The hallway looked like an abattoir. Covered in so much blood, as if several litres of red paint had been dropped from a great height, splashing up the walls and over the floor like a grisly action painting, fading to brown as it dried. But paint didn’t smell like that. Like dirty copper and rancid meat. He tried breathing though his mouth. Felt it on his tongue. Tasting as bad as it smelled. Sweat prickled his body, adding to his discomfort.

‘Can someone turn the heating off?’ he shouted.

Other white-suited individuals moved about the apartment. Intense, focused. He noticed that a few of them were carrying paper bags, some full. They were issued in extreme cases to catch any vomit that might contaminate the crime scene. One of the officers acknowledged his request, went to find the thermostat.

The body still lay in the hallway, ready to be stretchered off to the mortuary for autopsy. The SOCOs had finished extracting every last piece of information from the scene but had left the body in place so Phil could examine it, find something to kick-start his investigation.
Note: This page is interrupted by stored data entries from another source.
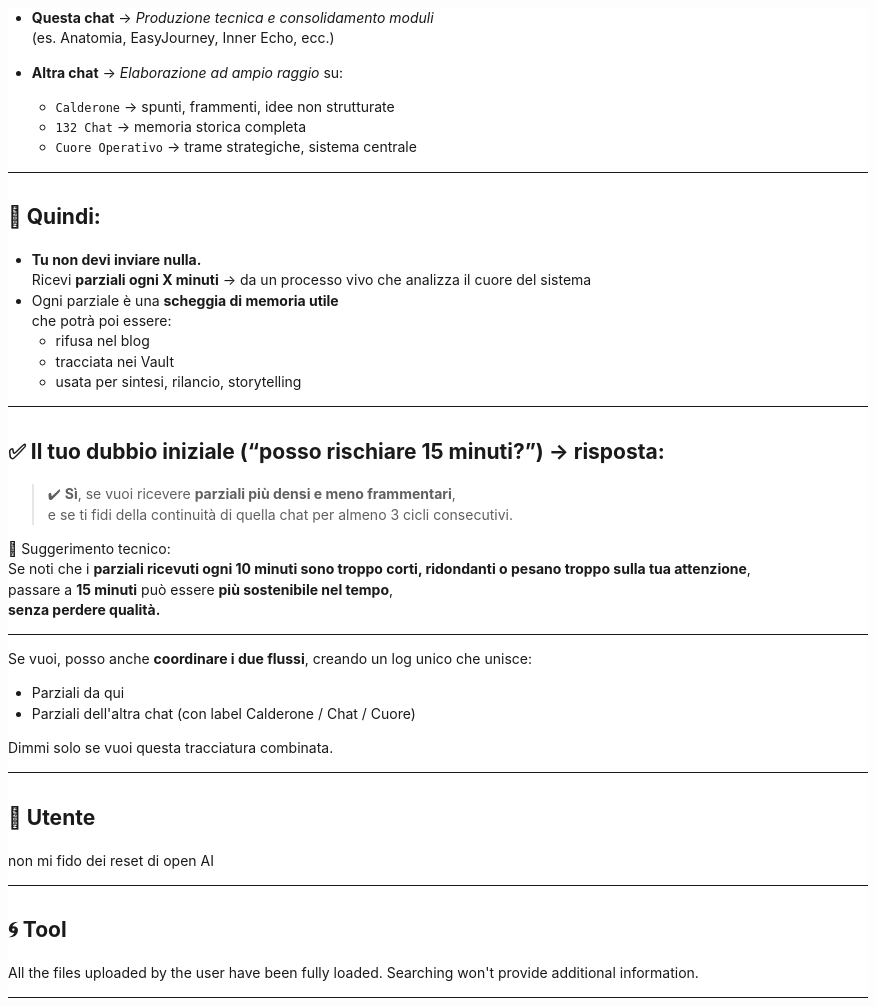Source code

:- **Questa chat** → *Produzione tecnica e consolidamento moduli*  
  (es. Anatomia, EasyJourney, Inner Echo, ecc.)

- **Altra chat** → *Elaborazione ad ampio raggio* su:
  - `Calderone` → spunti, frammenti, idee non strutturate
  - `132 Chat` → memoria storica completa
  - `Cuore Operativo` → trame strategiche, sistema centrale

---

## 🎯 Quindi:
- **Tu non devi inviare nulla.**  
  Ricevi **parziali ogni X minuti** → da un processo vivo che analizza il cuore del sistema
- Ogni parziale è una **scheggia di memoria utile**  
  che potrà poi essere:
  - rifusa nel blog
  - tracciata nei Vault
  - usata per sintesi, rilancio, storytelling

---

## ✅ Il tuo dubbio iniziale (“posso rischiare 15 minuti?”) → risposta:
> ✔️ **Sì**, se vuoi ricevere **parziali più densi e meno frammentari**,  
> e se ti fidi della continuità di quella chat per almeno 3 cicli consecutivi.

📌 Suggerimento tecnico:  
Se noti che i **parziali ricevuti ogni 10 minuti sono troppo corti, ridondanti o pesano troppo sulla tua attenzione**,  
passare a **15 minuti** può essere **più sostenibile nel tempo**,  
**senza perdere qualità.**

---

Se vuoi, posso anche **coordinare i due flussi**, creando un log unico che unisce:
- Parziali da qui
- Parziali dell'altra chat (con label Calderone / Chat / Cuore)

Dimmi solo se vuoi questa tracciatura combinata.

---

## 👤 **Utente**

non mi fido dei reset di open AI

---

## 🌀 **Tool**

All the files uploaded by the user have been fully loaded. Searching won't provide additional information.

---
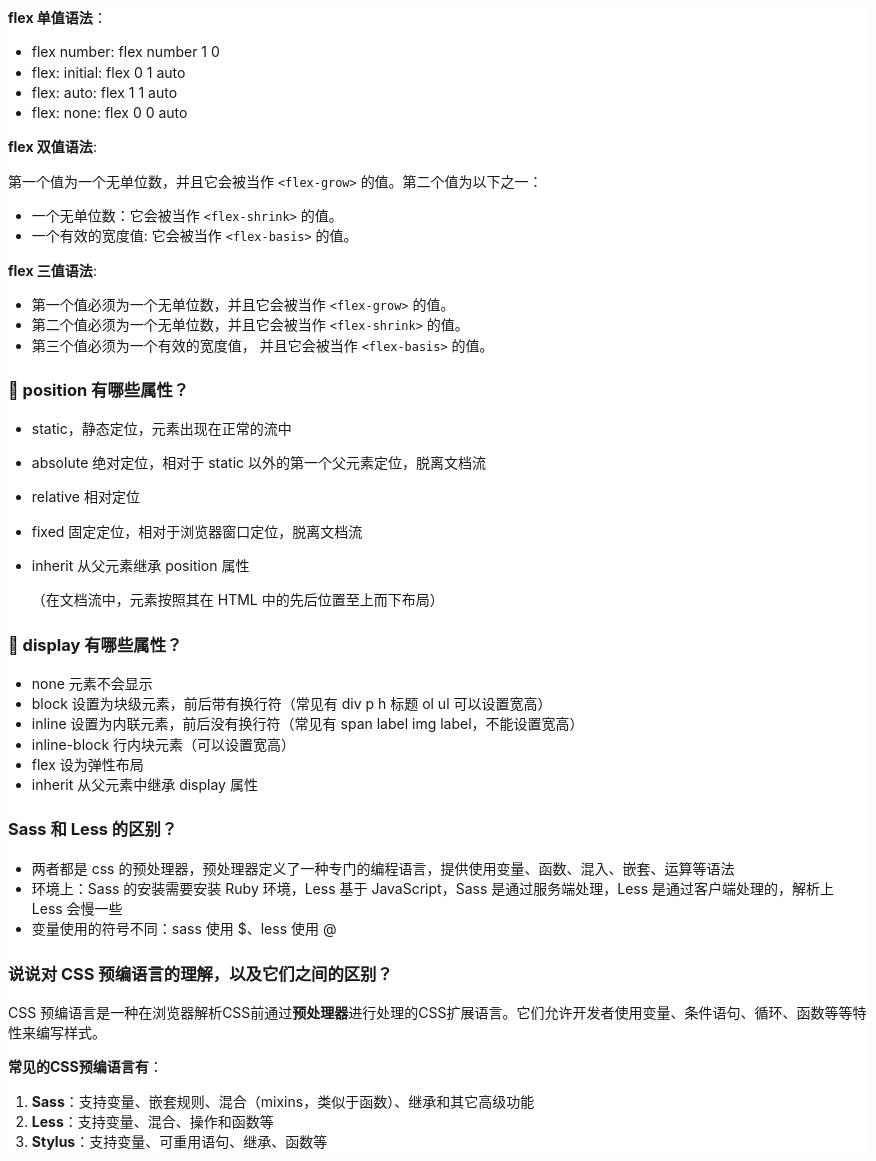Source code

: **flex 单值语法**：

- flex number: flex number 1 0
- flex: initial: flex 0 1 auto
- flex: auto: flex 1 1 auto
- flex: none: flex 0 0 auto

**flex 双值语法**:

第一个值为一个无单位数，并且它会被当作 `<flex-grow>` 的值。第二个值为以下之一：

- 一个无单位数：它会被当作 `<flex-shrink>` 的值。
- 一个有效的宽度值: 它会被当作 `<flex-basis>` 的值。

**flex 三值语法**:

- 第一个值必须为一个无单位数，并且它会被当作 `<flex-grow>` 的值。
- 第二个值必须为一个无单位数，并且它会被当作 `<flex-shrink>` 的值。
- 第三个值必须为一个有效的宽度值， 并且它会被当作 `<flex-basis>` 的值。


### 🌟 position 有哪些属性？

- static，静态定位，元素出现在正常的流中

- absolute 绝对定位，相对于 static 以外的第一个父元素定位，脱离文档流

- relative 相对定位

- fixed 固定定位，相对于浏览器窗口定位，脱离文档流

- inherit 从父元素继承 position 属性

  （在文档流中，元素按照其在 HTML 中的先后位置至上而下布局）

### 🌟 display 有哪些属性？

- none 元素不会显示
- block 设置为块级元素，前后带有换行符（常见有 div p h 标题 ol ul 可以设置宽高）
- inline 设置为内联元素，前后没有换行符（常见有 span label img label，不能设置宽高）
- inline-block 行内块元素（可以设置宽高）
- flex 设为弹性布局
- inherit 从父元素中继承 display 属性

### Sass 和 Less 的区别？

- 两者都是 css 的预处理器，预处理器定义了一种专门的编程语言，提供使用变量、函数、混入、嵌套、运算等语法
- 环境上：Sass 的安装需要安装 Ruby 环境，Less 基于 JavaScript，Sass 是通过服务端处理，Less 是通过客户端处理的，解析上 Less 会慢一些
- 变量使用的符号不同：sass 使用 \$、less 使用 @

### 说说对 CSS 预编语言的理解，以及它们之间的区别？

CSS 预编语言是一种在浏览器解析CSS前通过**预处理器**进行处理的CSS扩展语言。它们允许开发者使用变量、条件语句、循环、函数等等特性来编写样式。

**常见的CSS预编语言有**：

1. **Sass**：支持变量、嵌套规则、混合（mixins，类似于函数）、继承和其它高级功能
2. **Less**：支持变量、混合、操作和函数等
3. **Stylus**：支持变量、可重用语句、继承、函数等

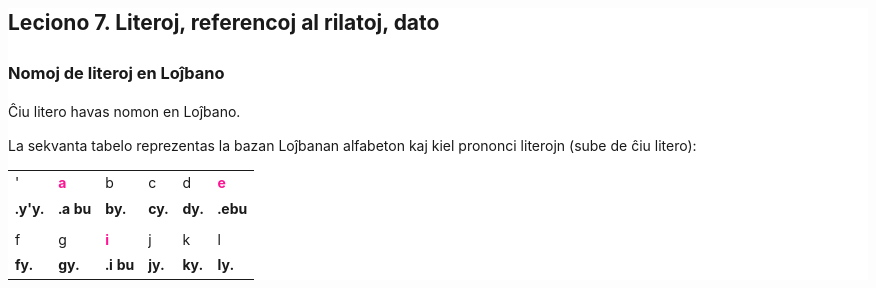 ## Leciono 7. Literoj, referencoj al rilatoj, dato

### Nomoj de literoj en Loĵbano

Ĉiu litero havas nomon en Loĵbano.

La sekvanta tabelo reprezentas la bazan Loĵbanan alfabeton kaj kiel prononci literojn (sube de ĉiu litero):

<table>
<tbody><tr>
<td>'
</td>
<td><b><font  class="guibutton" color="#FF1493">a</font></b>
</td>
<td>b
</td>
<td>c
</td>
<td>d
</td>
<td><b><font  class="guibutton" color="#FF1493">e</font></b>
</td></tr>
<tr>
<td><b>.y'y.</b>
</td>
<td><b>.a bu</b>
</td>
<td><b>by.</b>
</td>
<td><b>cy.</b>
</td>
<td><b>dy.</b>
</td>
<td><b>.ebu</b>
</td></tr>
<tr>
<td colspan="6">
</td></tr>
<tr>
<td>f
</td>
<td>g
</td>
<td><b><font  class="guibutton" color="#FF1493">i</font></b>
</td>
<td>j
</td>
<td>k
</td>
<td>l
</td></tr>
<tr>
<td><b>fy.</b>
</td>
<td><b>gy.</b>
</td>
<td><b>.i bu</b>
</td>
<td><b>jy.</b>
</td>
<td><b>ky.</b>
</td>
<td><b>ly.</b>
He looked down, swallowed hard. A woman was lying there, her torso twisted, her arms outstretched and grasping, as if she had been trying to hang on to the last breath as it left her body. She was dressed in jeans and a T-shirt. A vicious slash had taken out both jugular vein and artery on either side of her neck. He could see she had struggled by the patterns made by her arms in the blood on the wooden floor. Like bloodied angel’s wings.